The BBC Trust on Thursday published a progress report into the corporation’s science coverage which was criticised in 2012 for giving too much air-time to critics who oppose non-contentious issues.

The report found that there was still an ‘over-rigid application of editorial guidelines on impartiality’ which sought to give the ‘other side’ of the argument, even if that viewpoint was widely dismissed.

Some 200 staff have already attended seminars and workshops and more will be invited on courses in the coming months to stop them giving ‘undue attention to marginal opinion.’

“The Trust wishes to emphasise the importance of attempting to establish where the weight of scientific agreement may be found and make that clear to audiences,” wrote the report authors.
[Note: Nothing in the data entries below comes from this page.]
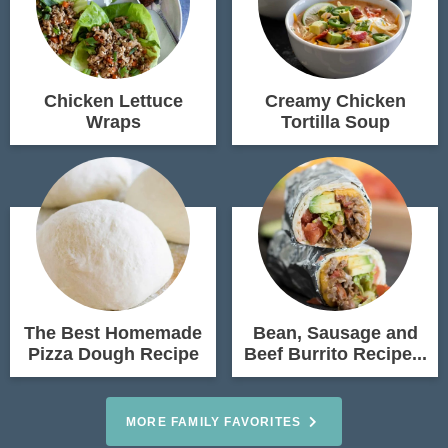
Chicken Lettuce
Creamy Chicken
Wraps
Tortilla Soup
The Best Homemade
Bean, Sausage and
Pizza Dough Recipe
Beef Burrito Recipe...
MORE FAMILY FAVORITES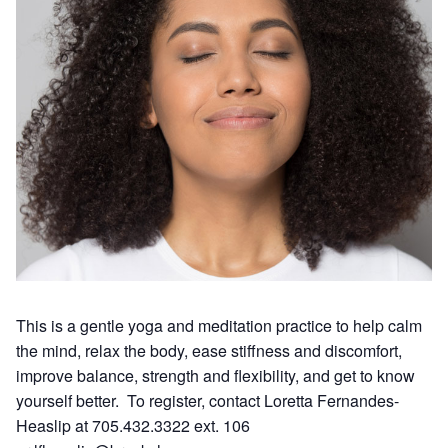
This is a gentle yoga and meditation practice to help calm
the mind, relax the body, ease stiffness and discomfort,
improve balance, strength and flexibility, and get to know
yourself better. To register, contact Loretta Fernandes-
Heaslip at 705.432.3322 ext. 106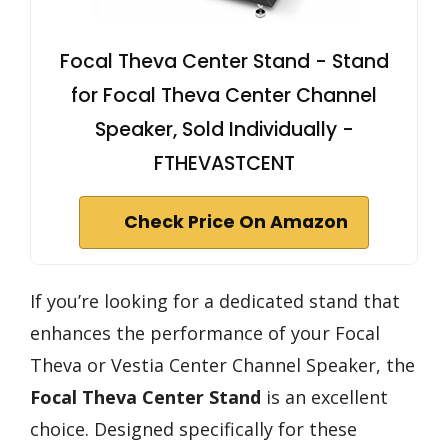
Focal Theva Center Stand - Stand
for Focal Theva Center Channel
Speaker, Sold Individually -
FTHEVASTCENT
Check Price On Amazon
If you’re looking for a dedicated stand that
enhances the performance of your Focal
Theva or Vestia Center Channel Speaker, the
Focal Theva Center Stand
is an excellent
choice. Designed specifically for these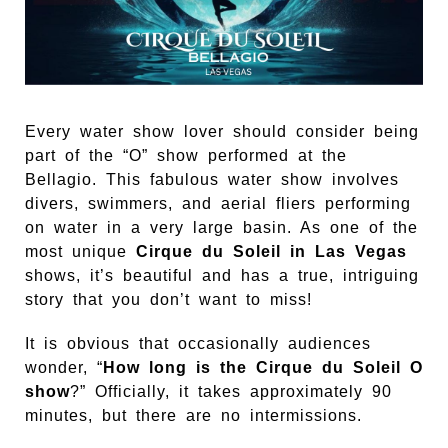
Every water show lover should consider being
part of the “O” show performed at the
Bellagio. This fabulous water show involves
divers, swimmers, and aerial fliers performing
on water in a very large basin. As one of the
most unique
Cirque du Soleil in Las Vegas
shows, it’s beautiful and has a true, intriguing
story that you don’t want to miss!
It is obvious that occasionally audiences
wonder, “
How long is the Cirque du Soleil O
show
?” Officially, it takes approximately 90
minutes, but there are no intermissions.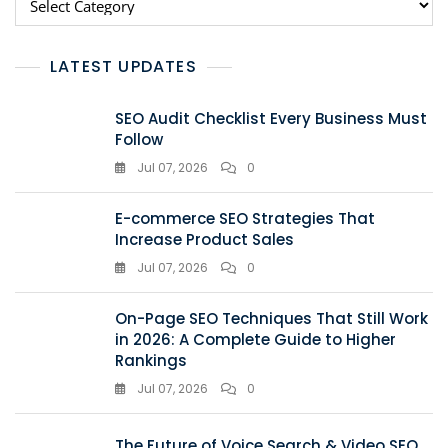
LATEST UPDATES
SEO Audit Checklist Every Business Must
Follow
Jul 07, 2026
0
E-commerce SEO Strategies That
Increase Product Sales
Jul 07, 2026
0
On-Page SEO Techniques That Still Work
in 2026: A Complete Guide to Higher
Rankings
Jul 07, 2026
0
The Future of Voice Search & Video SEO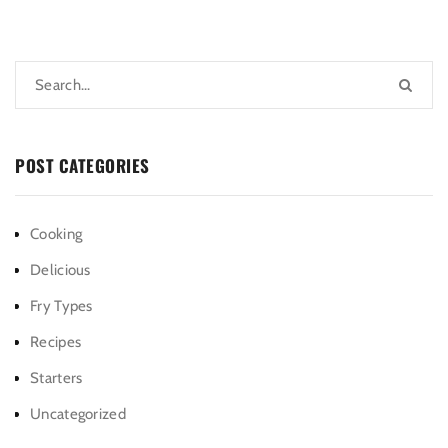
POST CATEGORIES
Cooking
Delicious
Fry Types
Recipes
Starters
Uncategorized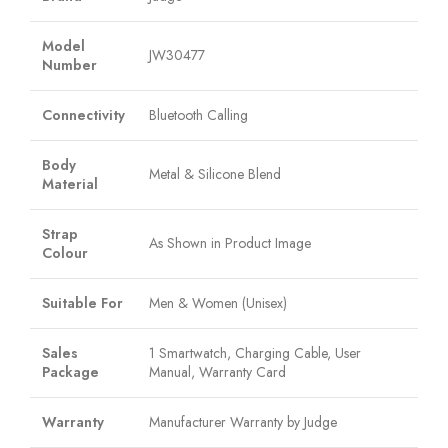
Model
JW30477
Number
Connectivity
Bluetooth Calling
Body
Metal & Silicone Blend
Material
Strap
As Shown in Product Image
Colour
Suitable For
Men & Women (Unisex)
Sales
1 Smartwatch, Charging Cable, User
Package
Manual, Warranty Card
Warranty
Manufacturer Warranty by Judge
This is not about free speech. If a BBC show wants to have a chat with the American rednecks who modify their substitute penises pickup trucks to blow thick black clouds of smoke in protest of Obama and environmental laws, then those climate deniers will certainly get a chance to air their views. But when the discussion is about climate change itself, denialism does not deserve a seat on the discussion panel because it doesn’t serve the public interest to pretend such views are equally valid as science. This seemingly-simple principle, in which all views are equally free but not all views are equally valid in every context, goes against the grain of modern-day argument culture in our media.

Hopefully, American newsrooms will take note of the BBC’s new attitude and apply this principle to such topics as vaccination, contraception, evolution, and yes, climate change. Realistically, I fear our national discourse will never improve because these issues are so deeply tied to political identification.